### PASSAGE ###

Moody’s reports the incidence of liquidations through short sales “has increased dramatically” over the past two years from around 8% of all liquidations in August 2009 to 25% by midyear 2011.
The primary reason why lenders and servicers and borrowers prefer a short sale is loss mitigation. It results from the dual effect of technology and industry efforts that have helped reduce the short sale processing time and the foreclosure alternative.
The increasing foreclosure backlog, longer foreclosure processing timelines that may exceed months and even years while legal costs accrue are a strong driver. “Servicers are increasingly opting to bypass the foreclosure process,” Moody’s said because they can liquidate distressed properties faster and also reduce loss severities.
The report also shows the average loss severity on liquidated loans remained “fairly constant” over the past year at least in part due to “a rising number of short sales through liquidations” that help reduce default loan losses.
In the past year loss severitiy on liquidated loans averaged about 60% of the outstanding balance of the defaulted loan.
As a result currently loss severities are elevated but stable.

### DATA EXCERPTS ###

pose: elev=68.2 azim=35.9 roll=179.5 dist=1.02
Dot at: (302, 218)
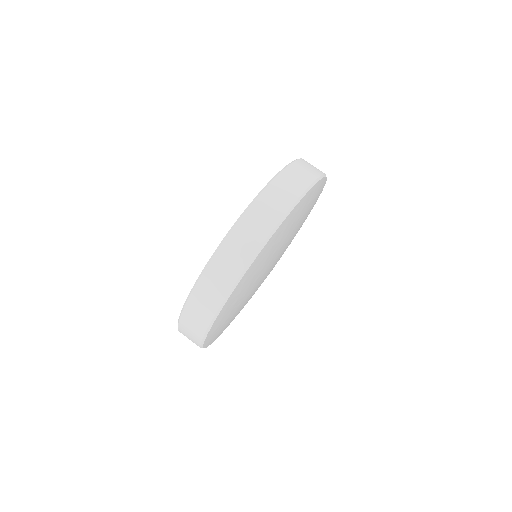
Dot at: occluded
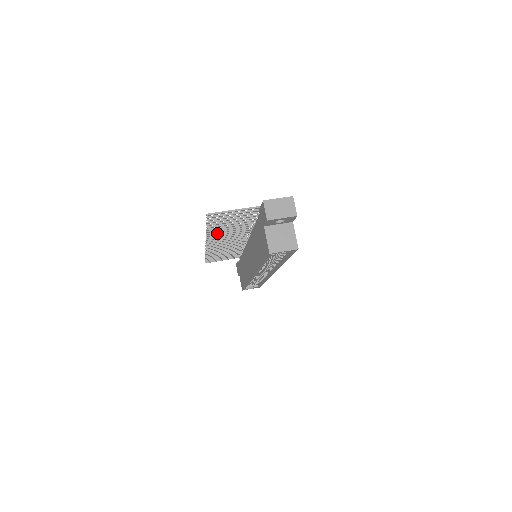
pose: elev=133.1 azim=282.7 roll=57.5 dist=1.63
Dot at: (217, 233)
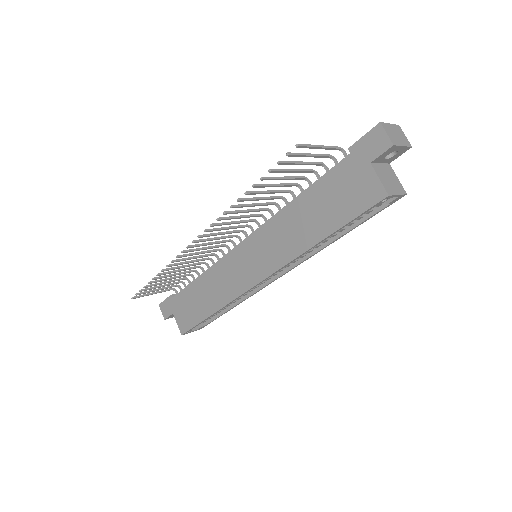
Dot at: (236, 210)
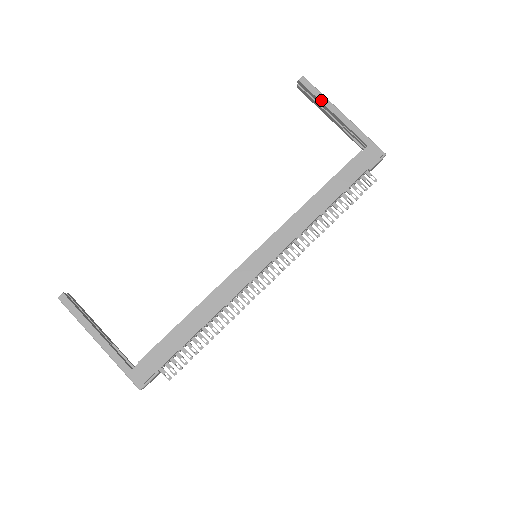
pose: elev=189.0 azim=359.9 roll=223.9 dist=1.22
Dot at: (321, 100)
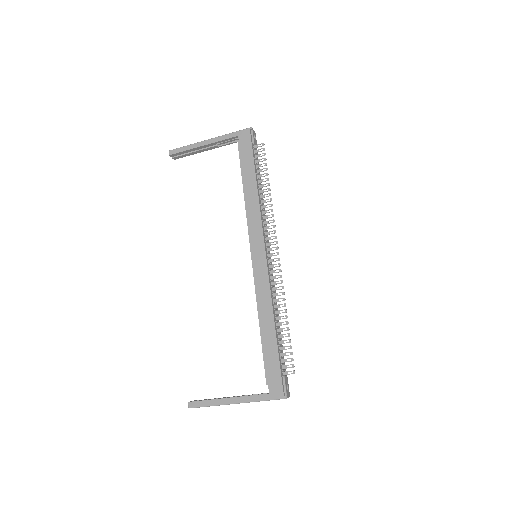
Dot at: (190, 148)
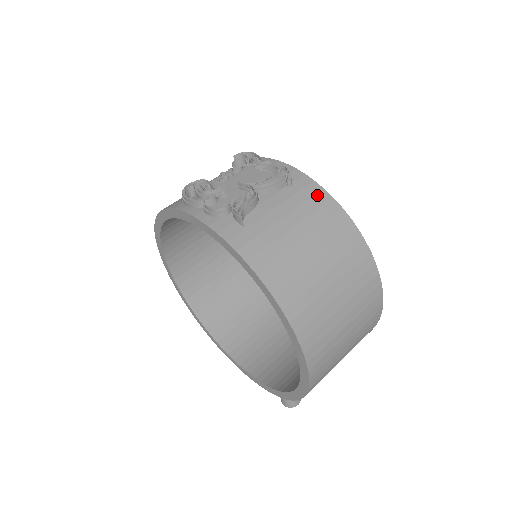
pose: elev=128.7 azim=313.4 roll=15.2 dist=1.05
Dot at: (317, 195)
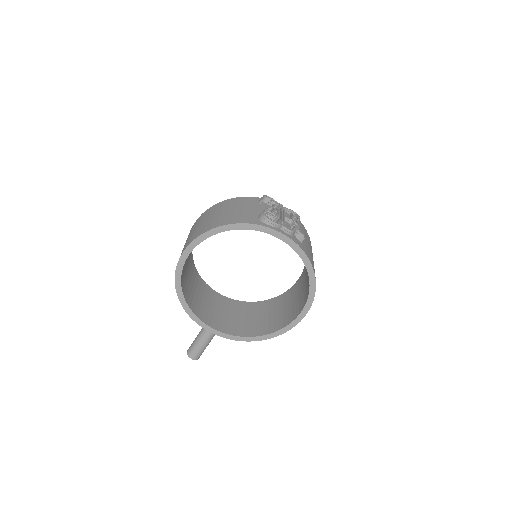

###
### DATA EXCERPTS ###

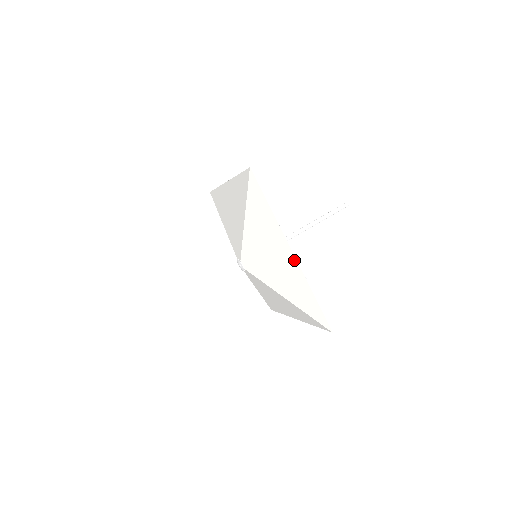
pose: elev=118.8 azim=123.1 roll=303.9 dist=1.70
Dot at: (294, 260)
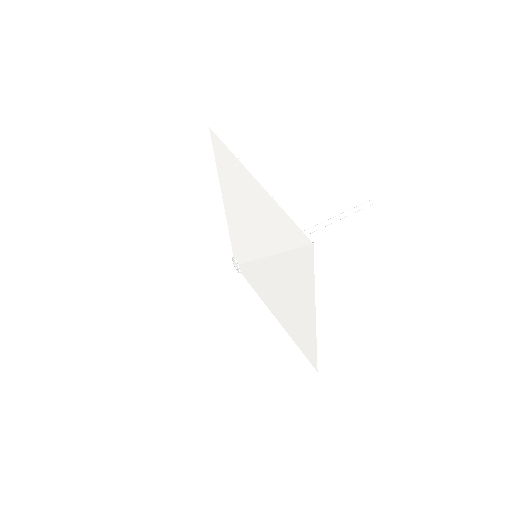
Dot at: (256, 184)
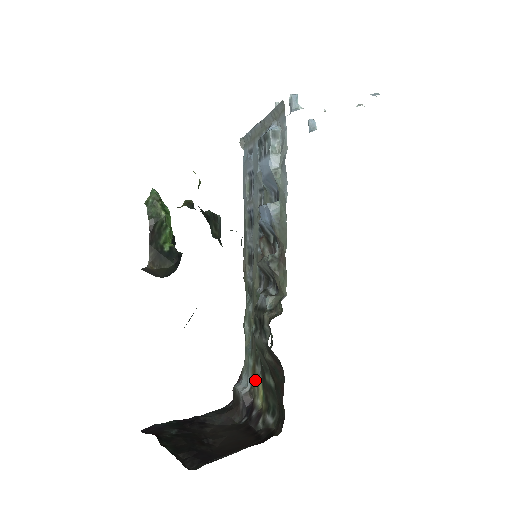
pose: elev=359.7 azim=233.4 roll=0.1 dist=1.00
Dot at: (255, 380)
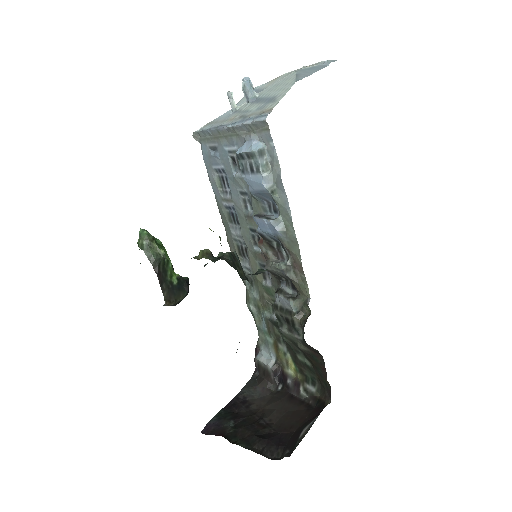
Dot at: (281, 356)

###

● EXERCISES:
[A] Restate word for word the stretch of the short-sale passage from "Moody’s reports the" through "reduce loss severities.".
[B] According to the short-sale passage, which parties prefer a short sale? List each one.
[C] Answer these questions using the short-sale passage:
(i) By midyear 2011, what share of all liquidations were short sales?
(ii) According to Moody's, what two things can servicers do by bypassing the foreclosure process?
(iii) How does the passage describe current loss severities?

● IN RESPONSE:
[A]
Moody’s reports the incidence of liquidations through short sales “has increased dramatically” over the past two years from around 8% of all liquidations in August 2009 to 25% by midyear 2011.
The primary reason why lenders and servicers and borrowers prefer a short sale is loss mitigation. It results from the dual effect of technology and industry efforts that have helped reduce the short sale processing time and the foreclosure alternative.
The increasing foreclosure backlog, longer foreclosure processing timelines that may exceed months and even years while legal costs accrue are a strong driver. “Servicers are increasingly opting to bypass the foreclosure process,” Moody’s said because they can liquidate distressed properties faster and also reduce loss severities.

[B]
Lenders
Servicers
Borrowers

[C]
(i) 25%
(ii) They can liquidate distressed properties faster and reduce loss severities.
(iii) Elevated but stable.